Spotify is by far one of my all-time guilty pleasures. I discovered it a couple years back while still staying truly devoted to a few different music streaming sites. What sets Spotify apart from the likes of Pandora, for instance, is the abundance of tracks, artists and albums to choose from and the ability to play any song of your choice when the account is updated to premium. The number one thing that makes my commute all the more enjoyable is the stream of all my favorite music, given that my moods switch out faster than the fellow bus or train passengers, I am free to play whatever I feel.
Numerically, the music app offers over 30 million songs, ranging from all types of genres, offered across 58 countries; it’s free for users, with advertisements, or charges $10 a month for an updated premium feature, which allows the user to skip tracks, use the app without interruptions and continue to use it on a mobile device offline. However, recent financial data shows that over the past year, the company has lost $197 million. It’s a huge decrease – as it is triple the amount from 2013 when the company lost an estimated $68 million – despite accruing an estimated $1.3 billion in revenue last year. Spotify hopes to entice more advertising and bring in more money through the stream of videos, as it blames the concept of licensing and expansion to be the predominant cause of the financial losses. The app has over 60 million users, 25% of which are premium users who pay a monthly fee, but it hasn’t been enough to reverse the tide of cash flow.

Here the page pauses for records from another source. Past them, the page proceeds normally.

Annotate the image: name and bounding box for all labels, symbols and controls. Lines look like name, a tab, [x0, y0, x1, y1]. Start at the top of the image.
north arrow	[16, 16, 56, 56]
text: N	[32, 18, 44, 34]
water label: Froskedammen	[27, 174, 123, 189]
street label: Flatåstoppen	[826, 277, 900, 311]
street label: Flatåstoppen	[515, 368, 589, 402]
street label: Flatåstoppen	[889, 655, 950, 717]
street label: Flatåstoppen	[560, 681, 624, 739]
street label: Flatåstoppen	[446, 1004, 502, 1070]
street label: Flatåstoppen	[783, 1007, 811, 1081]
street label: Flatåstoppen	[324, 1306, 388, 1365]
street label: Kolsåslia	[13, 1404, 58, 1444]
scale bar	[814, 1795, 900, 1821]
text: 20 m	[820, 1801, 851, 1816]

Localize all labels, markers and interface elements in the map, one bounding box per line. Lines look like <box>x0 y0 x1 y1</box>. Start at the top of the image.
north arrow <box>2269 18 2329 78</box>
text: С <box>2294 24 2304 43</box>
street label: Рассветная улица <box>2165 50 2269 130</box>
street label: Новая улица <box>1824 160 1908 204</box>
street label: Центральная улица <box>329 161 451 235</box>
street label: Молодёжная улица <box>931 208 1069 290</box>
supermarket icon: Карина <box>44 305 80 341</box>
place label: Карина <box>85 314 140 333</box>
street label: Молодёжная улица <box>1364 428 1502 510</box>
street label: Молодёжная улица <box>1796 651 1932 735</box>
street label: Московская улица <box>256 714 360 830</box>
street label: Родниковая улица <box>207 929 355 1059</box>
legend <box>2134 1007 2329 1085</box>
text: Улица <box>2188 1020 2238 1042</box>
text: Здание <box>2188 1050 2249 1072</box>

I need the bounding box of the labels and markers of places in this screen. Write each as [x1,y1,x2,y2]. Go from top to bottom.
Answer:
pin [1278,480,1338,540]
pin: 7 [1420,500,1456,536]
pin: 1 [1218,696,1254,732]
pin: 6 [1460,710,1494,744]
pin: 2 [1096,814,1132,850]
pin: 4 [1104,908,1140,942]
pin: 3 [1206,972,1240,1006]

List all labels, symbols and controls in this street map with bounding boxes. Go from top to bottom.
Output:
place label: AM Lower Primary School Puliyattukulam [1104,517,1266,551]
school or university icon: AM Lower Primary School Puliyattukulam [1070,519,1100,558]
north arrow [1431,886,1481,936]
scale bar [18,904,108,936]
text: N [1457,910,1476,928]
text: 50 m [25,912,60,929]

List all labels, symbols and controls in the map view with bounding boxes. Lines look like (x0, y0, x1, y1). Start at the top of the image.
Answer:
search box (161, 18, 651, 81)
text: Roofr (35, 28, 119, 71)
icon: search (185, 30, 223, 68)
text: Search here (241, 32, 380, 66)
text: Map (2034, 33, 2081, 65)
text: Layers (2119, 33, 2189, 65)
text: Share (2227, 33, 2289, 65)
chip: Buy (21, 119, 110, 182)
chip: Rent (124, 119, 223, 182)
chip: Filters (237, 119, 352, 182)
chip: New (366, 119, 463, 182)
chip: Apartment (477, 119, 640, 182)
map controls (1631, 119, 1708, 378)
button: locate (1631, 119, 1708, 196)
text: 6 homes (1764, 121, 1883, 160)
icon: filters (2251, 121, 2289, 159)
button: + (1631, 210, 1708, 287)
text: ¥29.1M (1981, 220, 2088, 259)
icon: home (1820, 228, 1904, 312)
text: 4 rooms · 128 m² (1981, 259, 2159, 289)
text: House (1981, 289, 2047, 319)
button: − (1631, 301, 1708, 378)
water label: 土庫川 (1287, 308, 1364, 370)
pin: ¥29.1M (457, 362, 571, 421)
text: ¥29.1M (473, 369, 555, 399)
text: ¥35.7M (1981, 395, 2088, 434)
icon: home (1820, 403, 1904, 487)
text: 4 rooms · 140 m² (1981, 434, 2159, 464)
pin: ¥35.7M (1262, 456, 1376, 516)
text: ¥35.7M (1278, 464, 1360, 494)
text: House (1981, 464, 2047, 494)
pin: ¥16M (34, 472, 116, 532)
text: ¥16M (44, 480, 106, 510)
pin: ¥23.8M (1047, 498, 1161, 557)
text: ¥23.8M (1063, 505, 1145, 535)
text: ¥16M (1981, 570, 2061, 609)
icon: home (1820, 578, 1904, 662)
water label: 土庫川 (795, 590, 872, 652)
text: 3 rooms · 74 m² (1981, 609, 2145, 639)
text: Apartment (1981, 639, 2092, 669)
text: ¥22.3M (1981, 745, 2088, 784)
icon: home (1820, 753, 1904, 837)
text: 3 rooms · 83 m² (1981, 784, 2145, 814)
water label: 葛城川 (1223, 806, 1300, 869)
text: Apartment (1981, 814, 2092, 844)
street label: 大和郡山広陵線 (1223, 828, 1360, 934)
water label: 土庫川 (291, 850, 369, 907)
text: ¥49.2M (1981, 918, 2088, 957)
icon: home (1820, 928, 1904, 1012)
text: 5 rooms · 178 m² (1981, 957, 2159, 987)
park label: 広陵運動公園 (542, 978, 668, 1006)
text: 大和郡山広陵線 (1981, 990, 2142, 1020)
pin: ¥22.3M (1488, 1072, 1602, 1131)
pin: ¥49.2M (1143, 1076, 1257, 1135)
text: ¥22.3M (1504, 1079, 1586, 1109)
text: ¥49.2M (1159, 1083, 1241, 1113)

Some artists do not see the point of their music streaming live on the app as they find it incompatible with their deserved compensation and while you may find a lot of the music you wish to listen to, or perhaps create a throwback playlist, some mainstream artists like Taylor Swift, have pulled off their music as a form of rebellion for not being properly reimbursed.
The coming months will prove challenging to the streaming service which, even though it is leaps ahead of other streaming competitors, continues to hemorrhage revenue.